# DESCRIPTION OF THE TASK
Rewrite the entries below, replacing each "Observed value" with "Reading" and keeping everything else the same.

[Measurement reading data]
|---|

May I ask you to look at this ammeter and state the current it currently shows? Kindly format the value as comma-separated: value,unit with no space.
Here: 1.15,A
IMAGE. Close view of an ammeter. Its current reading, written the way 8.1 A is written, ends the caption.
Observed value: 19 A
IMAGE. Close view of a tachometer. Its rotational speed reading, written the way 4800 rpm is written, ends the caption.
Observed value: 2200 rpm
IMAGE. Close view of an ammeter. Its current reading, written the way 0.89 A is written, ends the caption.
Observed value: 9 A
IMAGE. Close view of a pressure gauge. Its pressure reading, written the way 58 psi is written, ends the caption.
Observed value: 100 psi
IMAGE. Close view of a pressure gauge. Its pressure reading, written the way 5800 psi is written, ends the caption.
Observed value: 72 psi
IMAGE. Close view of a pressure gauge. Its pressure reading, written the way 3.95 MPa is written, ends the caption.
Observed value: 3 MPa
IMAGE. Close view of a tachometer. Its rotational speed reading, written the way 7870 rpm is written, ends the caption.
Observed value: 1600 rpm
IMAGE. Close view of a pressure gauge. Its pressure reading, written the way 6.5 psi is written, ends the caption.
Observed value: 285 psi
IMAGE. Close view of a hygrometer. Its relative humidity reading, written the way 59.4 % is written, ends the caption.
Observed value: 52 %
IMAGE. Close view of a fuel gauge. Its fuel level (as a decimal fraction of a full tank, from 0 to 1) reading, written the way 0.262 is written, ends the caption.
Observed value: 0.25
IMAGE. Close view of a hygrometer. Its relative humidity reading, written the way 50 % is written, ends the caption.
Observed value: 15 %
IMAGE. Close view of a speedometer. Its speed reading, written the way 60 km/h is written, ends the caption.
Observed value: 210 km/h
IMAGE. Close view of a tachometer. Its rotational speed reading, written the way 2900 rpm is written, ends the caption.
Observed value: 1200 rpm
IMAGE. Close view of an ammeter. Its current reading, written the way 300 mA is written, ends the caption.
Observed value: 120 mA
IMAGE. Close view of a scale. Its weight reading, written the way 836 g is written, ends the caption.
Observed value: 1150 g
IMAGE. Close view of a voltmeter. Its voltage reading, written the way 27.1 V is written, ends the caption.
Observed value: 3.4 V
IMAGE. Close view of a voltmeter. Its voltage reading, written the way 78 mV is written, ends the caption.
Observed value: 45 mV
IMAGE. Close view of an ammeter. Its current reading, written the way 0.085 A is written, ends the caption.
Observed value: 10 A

|---|

# RESULT BELOW
May I ask you to look at this ammeter and state the current it currently shows? Kindly format the value as comma-separated: value,unit with no space.
Here: 1.15,A
IMAGE. Close view of an ammeter. Its current reading, written the way 8.1 A is written, ends the caption.
Reading: 19 A
IMAGE. Close view of a tachometer. Its rotational speed reading, written the way 4800 rpm is written, ends the caption.
Reading: 2200 rpm
IMAGE. Close view of an ammeter. Its current reading, written the way 0.89 A is written, ends the caption.
Reading: 9 A
IMAGE. Close view of a pressure gauge. Its pressure reading, written the way 58 psi is written, ends the caption.
Reading: 100 psi
IMAGE. Close view of a pressure gauge. Its pressure reading, written the way 5800 psi is written, ends the caption.
Reading: 72 psi
IMAGE. Close view of a pressure gauge. Its pressure reading, written the way 3.95 MPa is written, ends the caption.
Reading: 3 MPa
IMAGE. Close view of a tachometer. Its rotational speed reading, written the way 7870 rpm is written, ends the caption.
Reading: 1600 rpm
IMAGE. Close view of a pressure gauge. Its pressure reading, written the way 6.5 psi is written, ends the caption.
Reading: 285 psi
IMAGE. Close view of a hygrometer. Its relative humidity reading, written the way 59.4 % is written, ends the caption.
Reading: 52 %
IMAGE. Close view of a fuel gauge. Its fuel level (as a decimal fraction of a full tank, from 0 to 1) reading, written the way 0.262 is written, ends the caption.
Reading: 0.25
IMAGE. Close view of a hygrometer. Its relative humidity reading, written the way 50 % is written, ends the caption.
Reading: 15 %
IMAGE. Close view of a speedometer. Its speed reading, written the way 60 km/h is written, ends the caption.
Reading: 210 km/h
IMAGE. Close view of a tachometer. Its rotational speed reading, written the way 2900 rpm is written, ends the caption.
Reading: 1200 rpm
IMAGE. Close view of an ammeter. Its current reading, written the way 300 mA is written, ends the caption.
Reading: 120 mA
IMAGE. Close view of a scale. Its weight reading, written the way 836 g is written, ends the caption.
Reading: 1150 g
IMAGE. Close view of a voltmeter. Its voltage reading, written the way 27.1 V is written, ends the caption.
Reading: 3.4 V
IMAGE. Close view of a voltmeter. Its voltage reading, written the way 78 mV is written, ends the caption.
Reading: 45 mV
IMAGE. Close view of an ammeter. Its current reading, written the way 0.085 A is written, ends the caption.
Reading: 10 A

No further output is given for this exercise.